August 30, 2016 Jack Lipinski

Bloomberg Government regularly publishes insights, opinion and best practices from our community of senior leaders and decision-makers. This column is written by Jack Lipinski, Chief Executive Officer of CVR Energy. 

I read with great interest the opinion column written by Mr. Brooke Coleman, executive director of the Advanced Biofuels Business Council, which was published by Bloomberg Government on Aug. 24, 2016.

What surprises me most is Mr. Coleman’s complete lack of understanding of the great damage that is being caused by flaws in the Renewable Fuel Standard (RFS) compliance program.  Furthermore, rather than factually stating the problem, he uses innuendo and inaccuracies to promote the status quo, which must be directly benefitting one or more of his members.  Windfall profits are like manna from Heaven once you have tasted it, you do not want to ever let it go.

There are a few major points that I want to correct:

First, Mr. Coleman’s comment that our majority shareholder, Mr. Carl Icahn, is anti-RFS is a complete fabrication. What Mr. Icahn has objected to is the massive RIN market distortion caused by the blender loophole.

Second, Mr. Coleman also pointed out that the super majors are the beneficiaries of the current RFS program. We absolutely agree. That is why the American Petroleum Institute is fighting our effort to change the point of obligation. The RFS is doing for the super majors what the United States antitrust enforcement agencies would not let them do for themselves – destroying their competition. When merchant and small refiners can no longer compete, the super majors will be only too happy to snap them up or let them shut down.

Third, Mr. Coleman’s suggestion that all refiners should own retail operations is like suggesting every biofuel company should own a refinery. A giant swap of ownership in infrastructure is not the solution.

To set the record straight, CVR Energy has no quarrel with the RFS. We see both sides of the issue. While we own oil refineries, we also own fertilizer plants that supply fertilizers for corn biofuel production. Our facilities supplied critical products to the agricultural community long before the RFS was enacted.

The EPA has required refiners and importers, but not blenders, to be the parties legally obligated to comply with the RFS – creating a giant loophole that is discouraging the increased use of biofuels. If the blender loophole were closed, blenders would have both a legal obligation and a financial incentive to increase biofuel use, the same as refiners and importers.

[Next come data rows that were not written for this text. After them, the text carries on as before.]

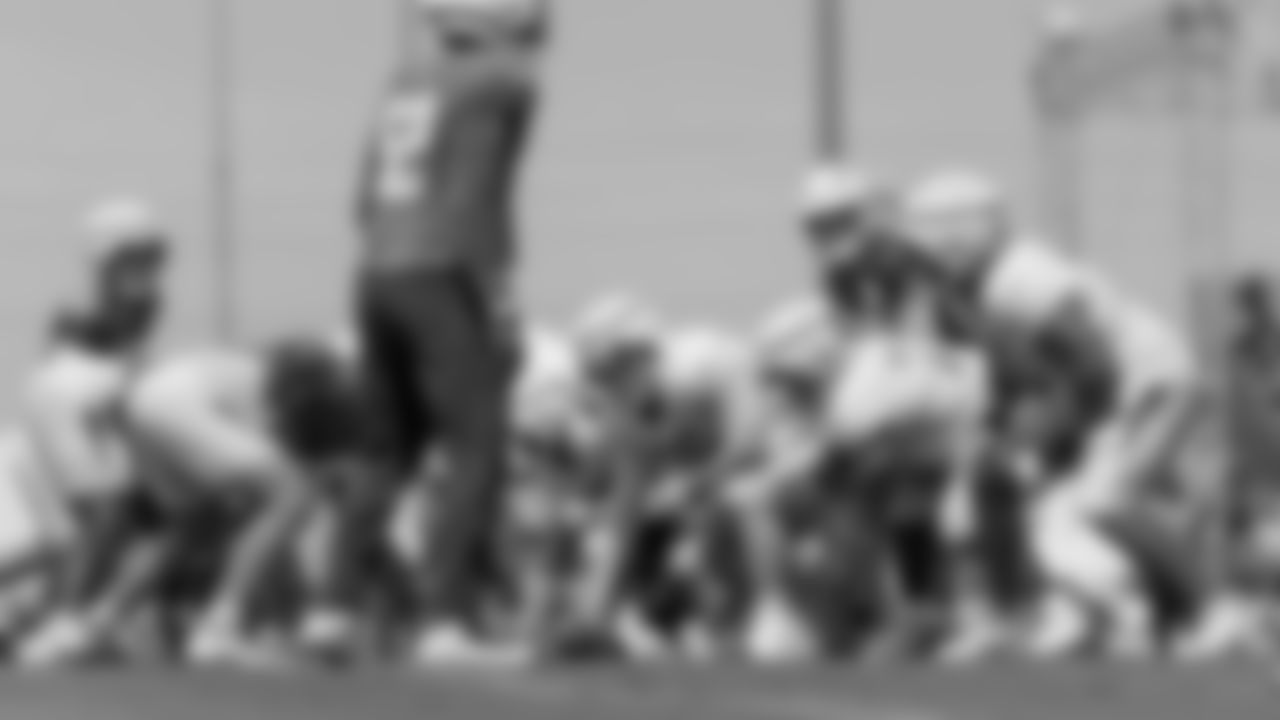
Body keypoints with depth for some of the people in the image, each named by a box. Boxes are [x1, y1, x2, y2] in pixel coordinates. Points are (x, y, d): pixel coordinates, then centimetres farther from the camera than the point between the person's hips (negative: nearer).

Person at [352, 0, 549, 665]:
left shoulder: (405, 86, 17)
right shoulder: (502, 86, -6)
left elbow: (367, 199, 16)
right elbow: (471, 198, -15)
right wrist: (497, 290, -12)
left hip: (378, 272, 8)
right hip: (442, 277, -8)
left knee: (388, 450, 16)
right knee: (477, 445, -9)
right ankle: (446, 617, -19)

Independent merchant refiners do not control blending of the substantial majority of their fuel, yet they constitute roughly half of the country’s refining capacity.  It is irrational to think that imposing an obligation on this segment will somehow incentivize the entire industry to blend renewables.

Downstream blender/retailers are bragging to their investors about their windfall profits from selling compliance (RINs) to obligated parties and the EPA has admitted that these blender/retailers are “maximizing” their profits, rather than increasing biofuel use.

We, along with many others including Valero, Monroe, HollyFrontier, PBF Energy, Philadelphia Energy Solutions, the Small Retailers Coalition and the American Fuel & Petrochemical Manufacturers, are simply asking the EPA to close the blender loophole, making blenders such as Murphy USA and others like them invest their windfall profits in increasing biofuel use, rather than buying back stock and paying huge dividends.

Mr. Coleman, the sooner you understand that closing the blender loophole will benefit all involved in the biofuel industry, the better off we all will be. I would be more than happy to give you a lesson in biofuel blending.

The opinions presented in this column are those of the author and do not necessarily reflect the opinions of Bloomberg Government or Bloomberg LP.